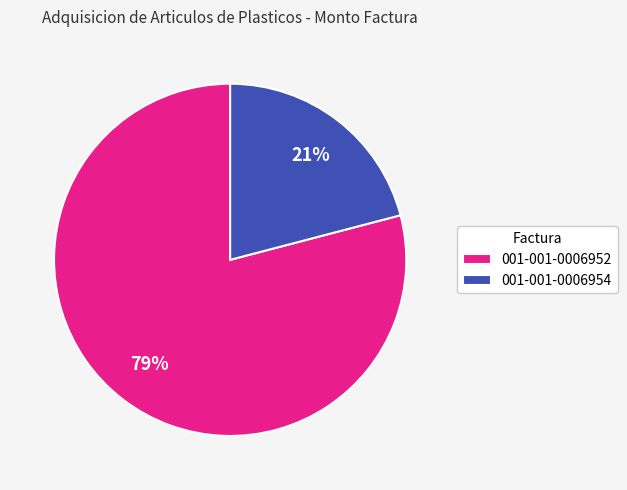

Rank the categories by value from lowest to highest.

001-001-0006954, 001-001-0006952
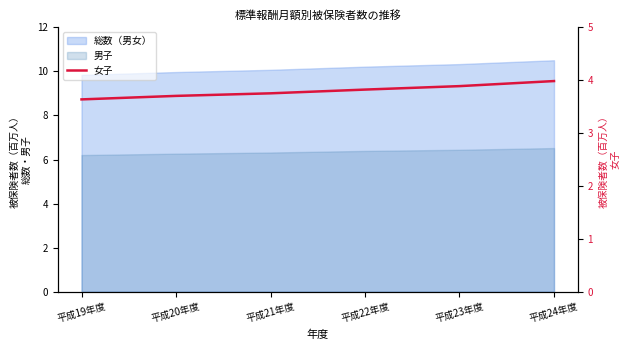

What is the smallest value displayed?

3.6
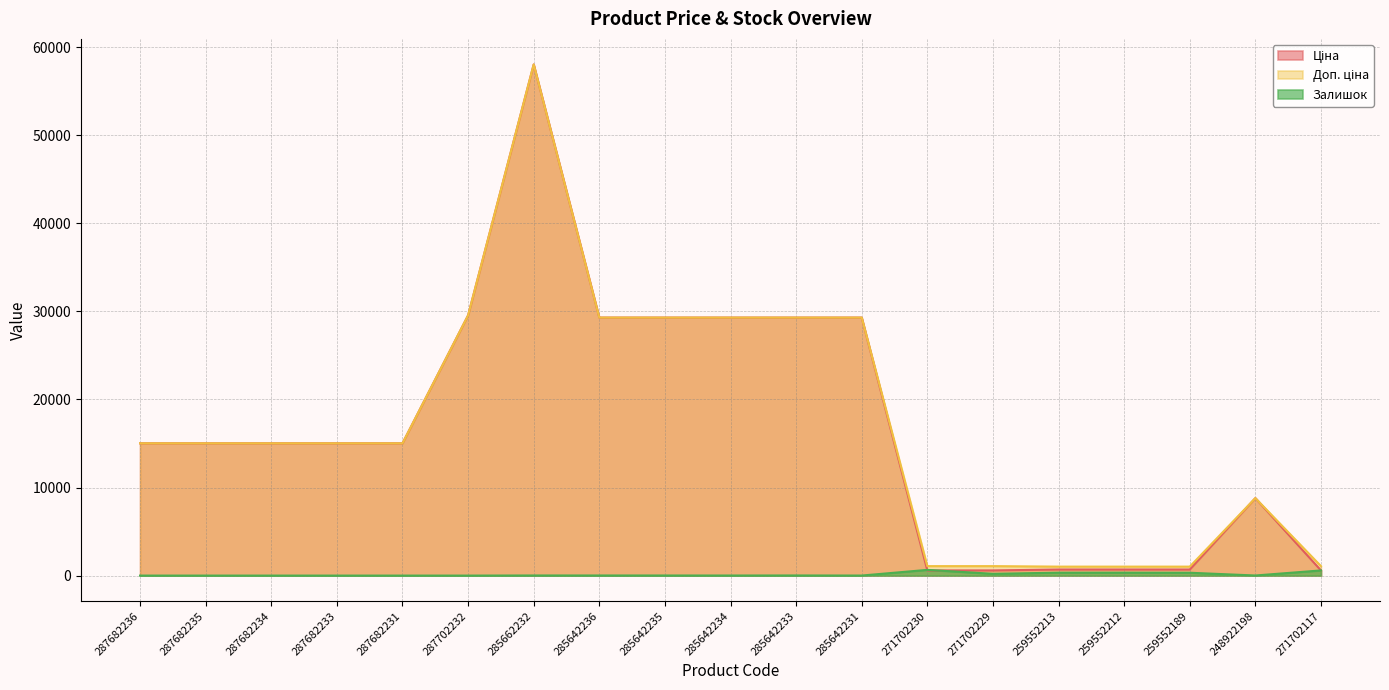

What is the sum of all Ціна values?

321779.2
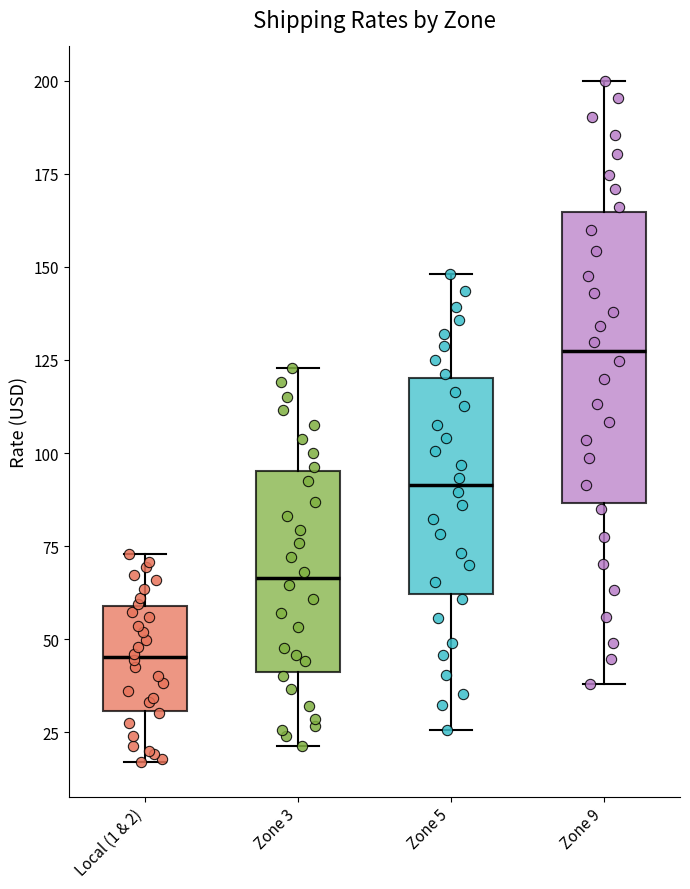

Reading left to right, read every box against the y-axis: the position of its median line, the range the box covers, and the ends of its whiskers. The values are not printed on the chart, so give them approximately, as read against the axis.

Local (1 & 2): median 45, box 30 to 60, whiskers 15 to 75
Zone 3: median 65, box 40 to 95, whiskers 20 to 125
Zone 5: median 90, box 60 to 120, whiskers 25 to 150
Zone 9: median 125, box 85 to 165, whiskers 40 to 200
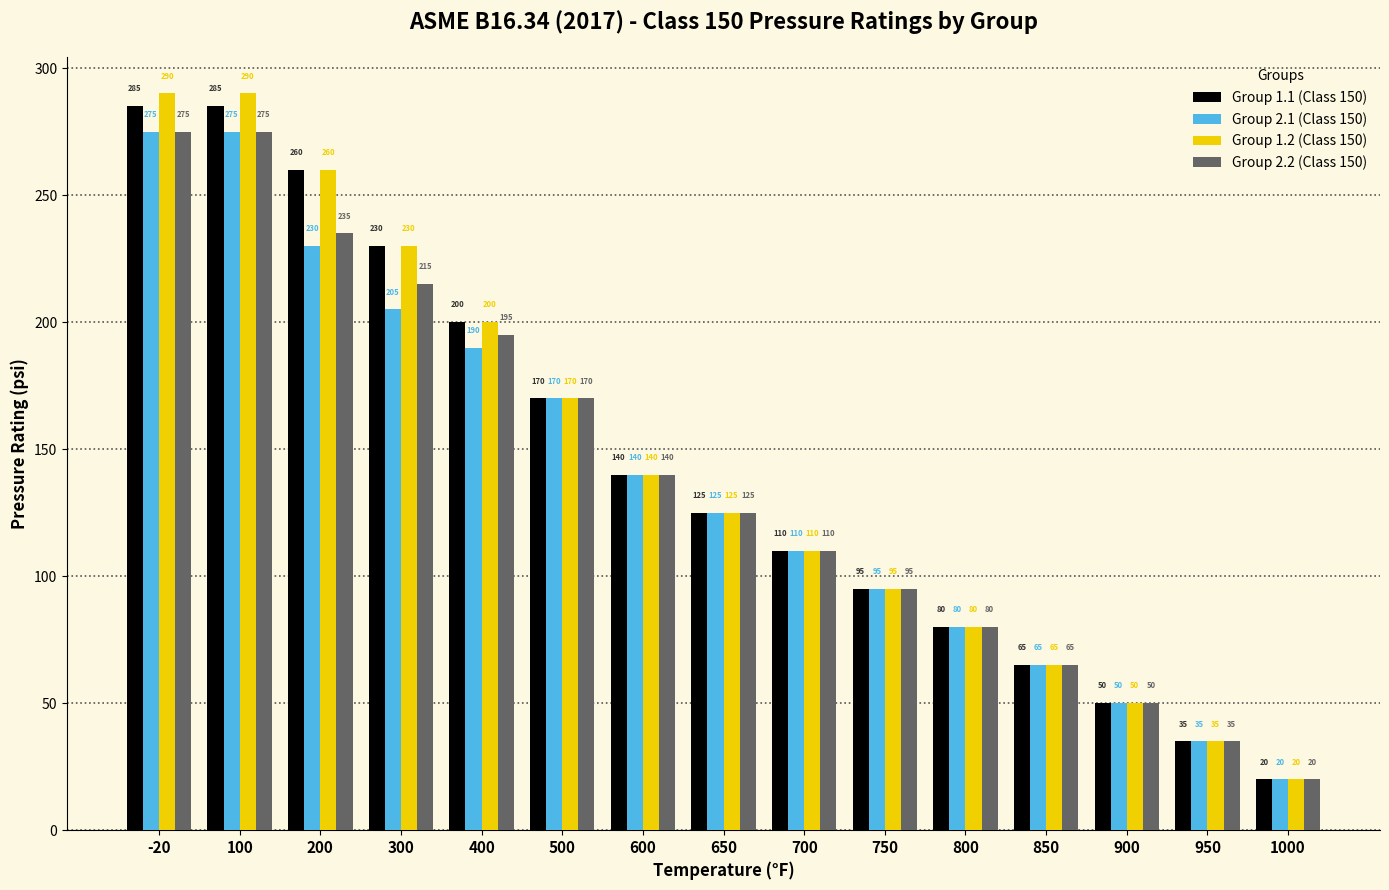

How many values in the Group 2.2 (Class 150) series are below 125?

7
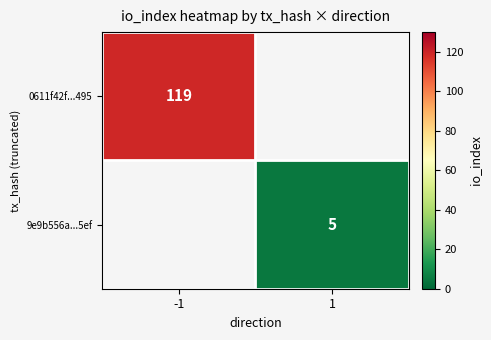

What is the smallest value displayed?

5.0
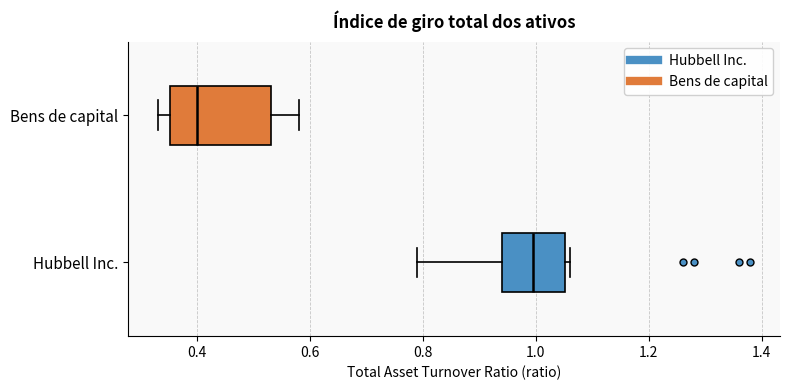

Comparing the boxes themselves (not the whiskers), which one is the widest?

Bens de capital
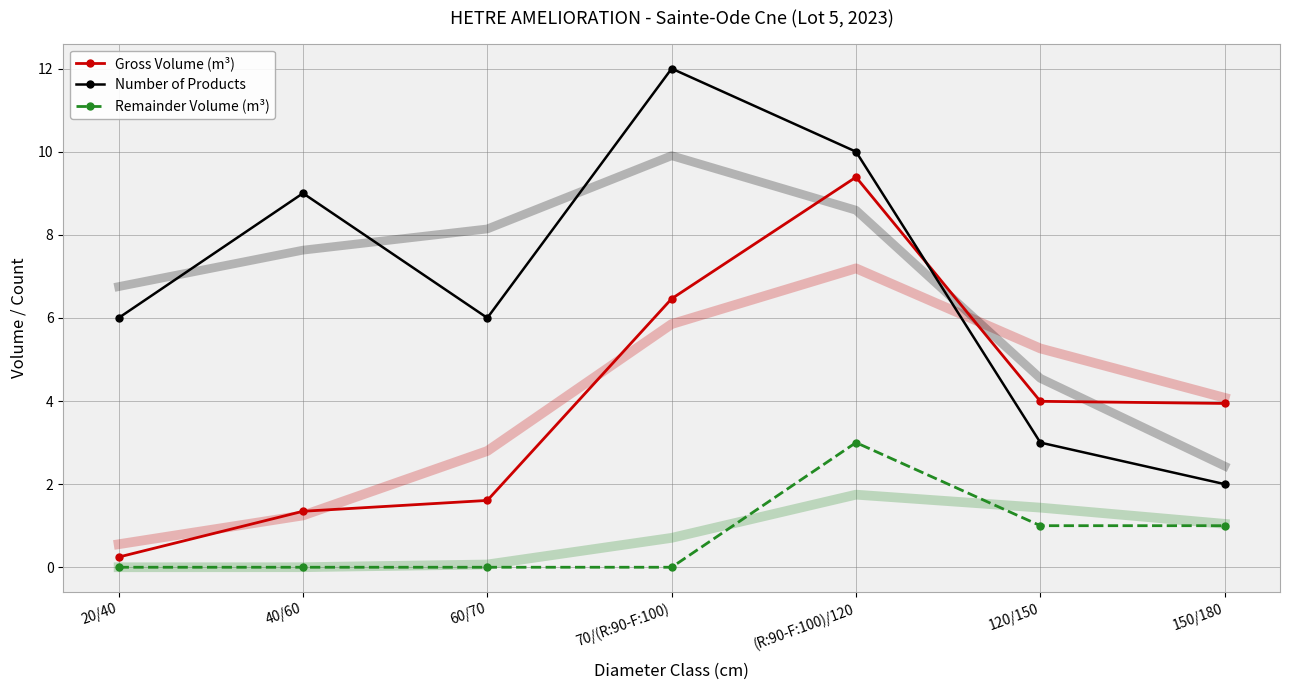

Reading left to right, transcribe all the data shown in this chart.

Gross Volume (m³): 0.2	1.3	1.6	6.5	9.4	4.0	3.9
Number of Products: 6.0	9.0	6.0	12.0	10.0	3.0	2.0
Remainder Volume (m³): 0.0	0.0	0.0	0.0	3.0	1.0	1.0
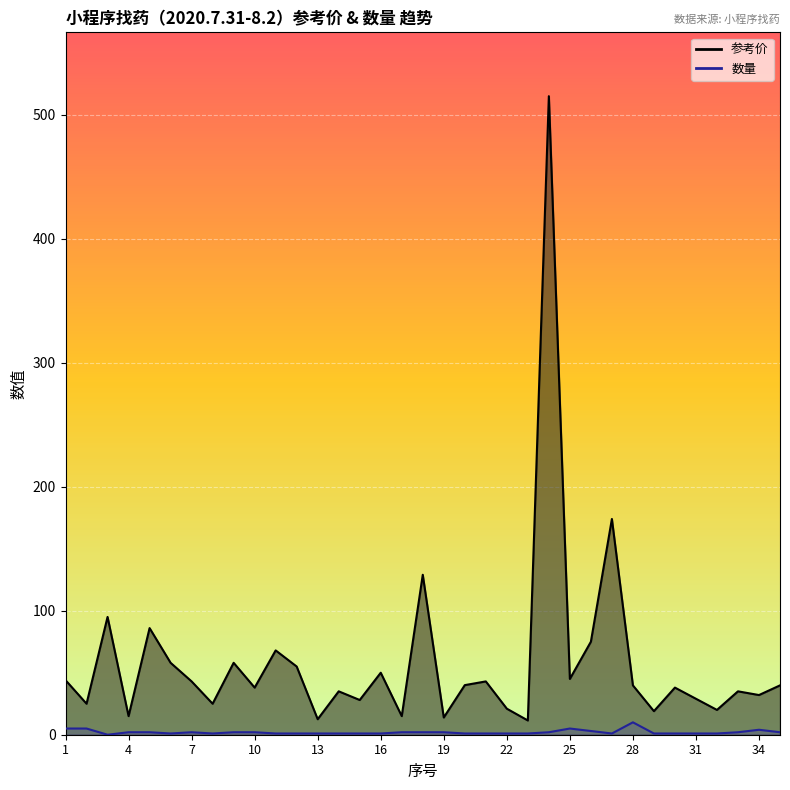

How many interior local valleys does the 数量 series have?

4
::::::
What is required
Return the lines from the one containing "Local (1 & 2): median" through the one containing "Reading left to right, transcribe", reproducing each line unchanged and leaving out the pictures.

Reply
Local (1 & 2): median 45, box 30 to 60, whiskers 15 to 75
Zone 3: median 65, box 40 to 95, whiskers 20 to 125
Zone 5: median 90, box 60 to 120, whiskers 25 to 150
Zone 9: median 125, box 85 to 165, whiskers 40 to 200

How many values in the Group 2.2 (Class 150) series are below 125?

7

What is the smallest value displayed?

5.0

Comparing the boxes themselves (not the whiskers), which one is the widest?

Bens de capital

Reading left to right, transcribe all the data shown in this chart.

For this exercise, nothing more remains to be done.